In seguito lui mi ha chiamato per dirmi che al laboratorio dei brevetti si rifiutavano di brevettare la scoperta: “Non va bene, o va bene forse solo per i telefoni. Quindi non va bene per il brevetto”. Io ho detto: “No, in quel laboratorio non capiscono, devo andare a parlarci io per convincerli”; al che lui ha replicato: “Ma se riusciamo a convincerli che le applicazioni sono tante per le comunicazioni e anche altre, magari ce la facciamo”. Questo per quanto riguarda il maser, quindi l’amplificazione delle microonde tramite emissione stimolata di radiazioni: si stimolano le molecole e si hanno radiazioni amplificate. Invece il laser prevede la luce: maser e laser sono molto simili ma utilizzano un principio diverso. 

Comunque alla fine abbiamo avuto il brevetto: c’è stato molto successo, tutti hanno voluto occuparsene, abbiamo scritto tanti articoli su come far funzionare le cose e sulle varie applicazioni. L’industria si è subito dimostrata molto interessata: ci sono stati studenti dell’Università che hanno cominciato a fare ricerca e così il laser è arrivato all’industria. 

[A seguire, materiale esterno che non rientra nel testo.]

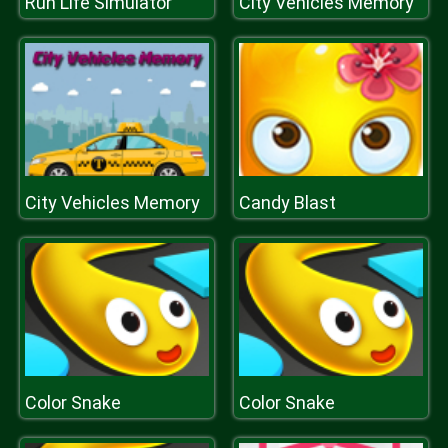
Run Life Simulator
City Vehicles Memory
City Vehicles Memory
Candy Blast
Color Snake
Color Snake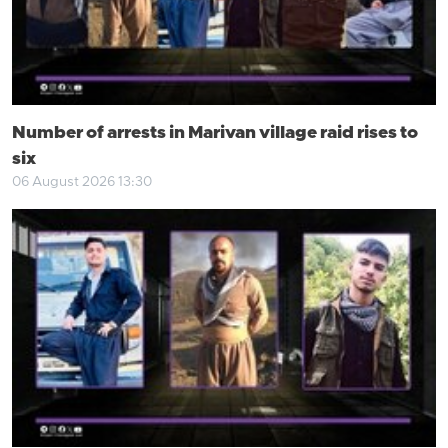
Number of arrests in Marivan village raid rises to
six
06 August 2026 13:30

Devo anche dire che dopo i primi risultati c’è stata una certa oscillazione. Ricordo che parlando col famoso fisico Niels Bohr e con John von Neumann dicevo: “Guardate, c’è questa piccola frequenza che viene dalle molecole”; e loro: “Ma non è possibile, spiegaci il perché”; io potevo solo aggiungere: “Ma, veramente funziona, credetemi funziona”. Eravamo a un party, sono andato a bere un altro bicchiere poi sono tornato da loro che hanno dichiarato: “Hai ragione, può funzionare, può funzionare. Avevi ragione tu, raccontaci”.